By Emily Templeton, Lewis & Clark Law School, 2021.
It’s been over two years since Oregon class action lawyers Michael Fuller and Kelly Jones filed a false advertising lawsuit against national food retailer Fred Meyer. Class members allege Fred Meyer violated Oregon’s Unlawful Trade Practices Act (UPTA) by charging customers hidden bottle deposit fees on exempt beverages that could not be refunded under Oregon law.
Specifically, the lawsuit alleges Fred Meyer made false misrepresentations and
omissions when it charged customers more than certain beverage items were
actually worth in violation of Oregon’s consumer protection laws.

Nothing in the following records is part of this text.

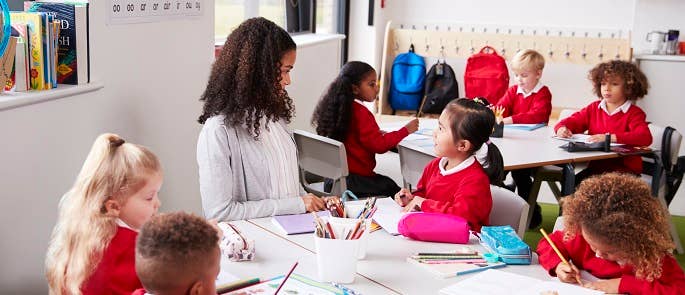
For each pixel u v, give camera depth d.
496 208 2.31
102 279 1.48
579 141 3.40
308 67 4.35
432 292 1.59
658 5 5.63
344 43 6.02
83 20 2.17
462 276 1.69
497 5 6.09
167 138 2.75
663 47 5.53
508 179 4.57
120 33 2.39
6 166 1.85
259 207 2.09
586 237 1.61
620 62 3.62
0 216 1.84
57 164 2.09
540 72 4.10
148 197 1.56
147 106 2.59
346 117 3.07
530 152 3.18
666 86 5.43
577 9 5.91
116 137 1.58
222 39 3.73
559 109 6.06
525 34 6.04
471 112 2.21
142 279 1.23
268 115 2.15
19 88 1.98
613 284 1.63
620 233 1.53
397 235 1.96
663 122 5.49
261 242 1.87
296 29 4.81
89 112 2.24
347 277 1.61
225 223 1.89
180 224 1.22
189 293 1.23
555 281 1.67
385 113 6.25
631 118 3.59
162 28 2.64
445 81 6.01
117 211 1.53
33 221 1.99
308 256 1.78
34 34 2.02
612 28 5.86
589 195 1.60
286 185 2.22
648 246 1.55
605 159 3.54
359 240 1.63
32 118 1.95
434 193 2.31
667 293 1.58
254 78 2.11
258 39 2.11
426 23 6.26
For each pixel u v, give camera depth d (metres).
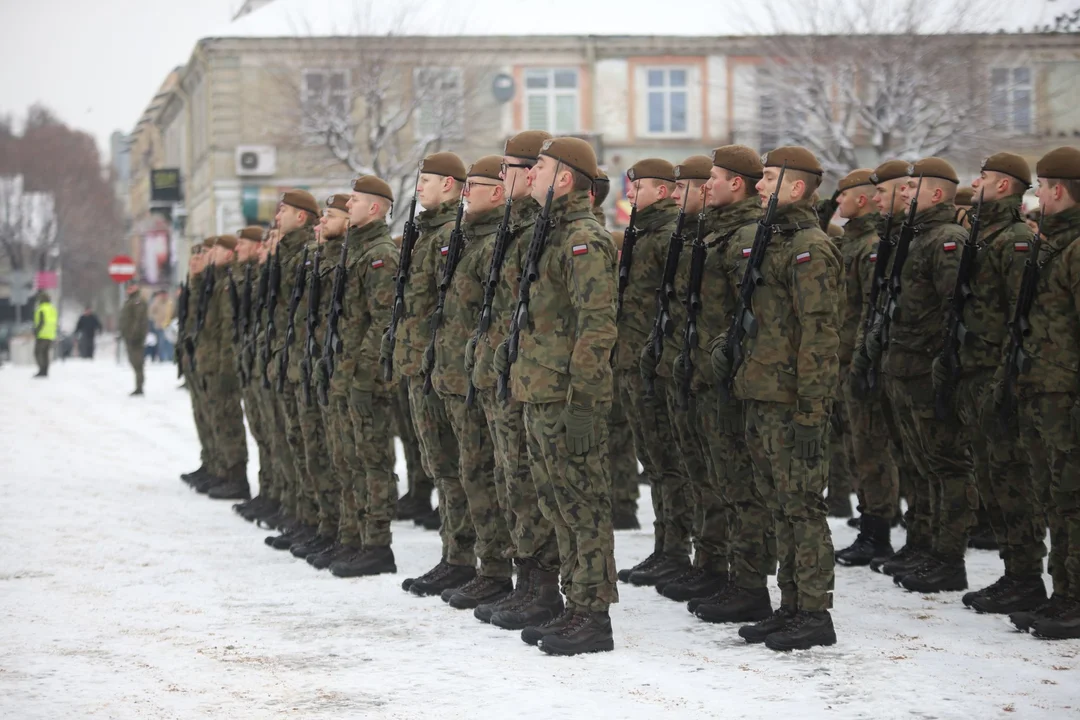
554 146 6.61
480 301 7.46
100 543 9.99
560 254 6.53
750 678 6.07
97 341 65.94
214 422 12.59
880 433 9.03
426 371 7.69
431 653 6.59
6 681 6.09
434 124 35.72
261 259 10.96
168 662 6.43
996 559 9.27
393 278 8.42
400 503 11.48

In its motion to dismiss, Fred Meyer argued that (1) the district court lacked subject
matter jurisdiction; and (2) plaintiffs failed to state a claim upon which relief can be
granted. In support of the latter, Fred Meyer urged the court to require plaintiffs to
establish reliance in order to prove they incurred an ascertainable loss.
U.S. District Court Judge Michael Mosman made two important findings in his
opinion issued on November 20, 2020:
(1) The court found jurisdiction was proper in federal court because plaintiffs
were not seeking to “enjoin, suspend, or restrain” the collection of any state
“tax”; and
(2) The court found plaintiffs were not required to establish reliance when
alleging ascertainable loss under a diminished value theory.
Fred Meyer had argued that plaintiffs must demonstrate subjective reliance on a
representation, act, or omission that violates the UTPA in order to prove they
incurred an ascertainable loss.
In Pearson v. Philip Morris, Inc., 361 P.3d 3 (2015), the Oregon Supreme Court’s
majority opinion left open the question of whether a diminished value theory
requires “reliance to establish the requisite causal connection.” Judge Mosman,
citing Justice Walter’s concurrence in Pearson, affirmed plaintiffs’ assertion that
reliance is not required under a diminished value theory of liability.
Backed by the UPTA’s plain language and Justice Walter’s concurrence, the court
determined plaintiffs had adequately established ascertainable loss by showing
Fred Meyer had charged customers a price over and above the objective market
value of certain beverage items such that reliance was irrelevant. The court
reiterated, however, that a plaintiff may be required to show reliance to prove
ascertainable loss under a “refund of the purchase price” theory.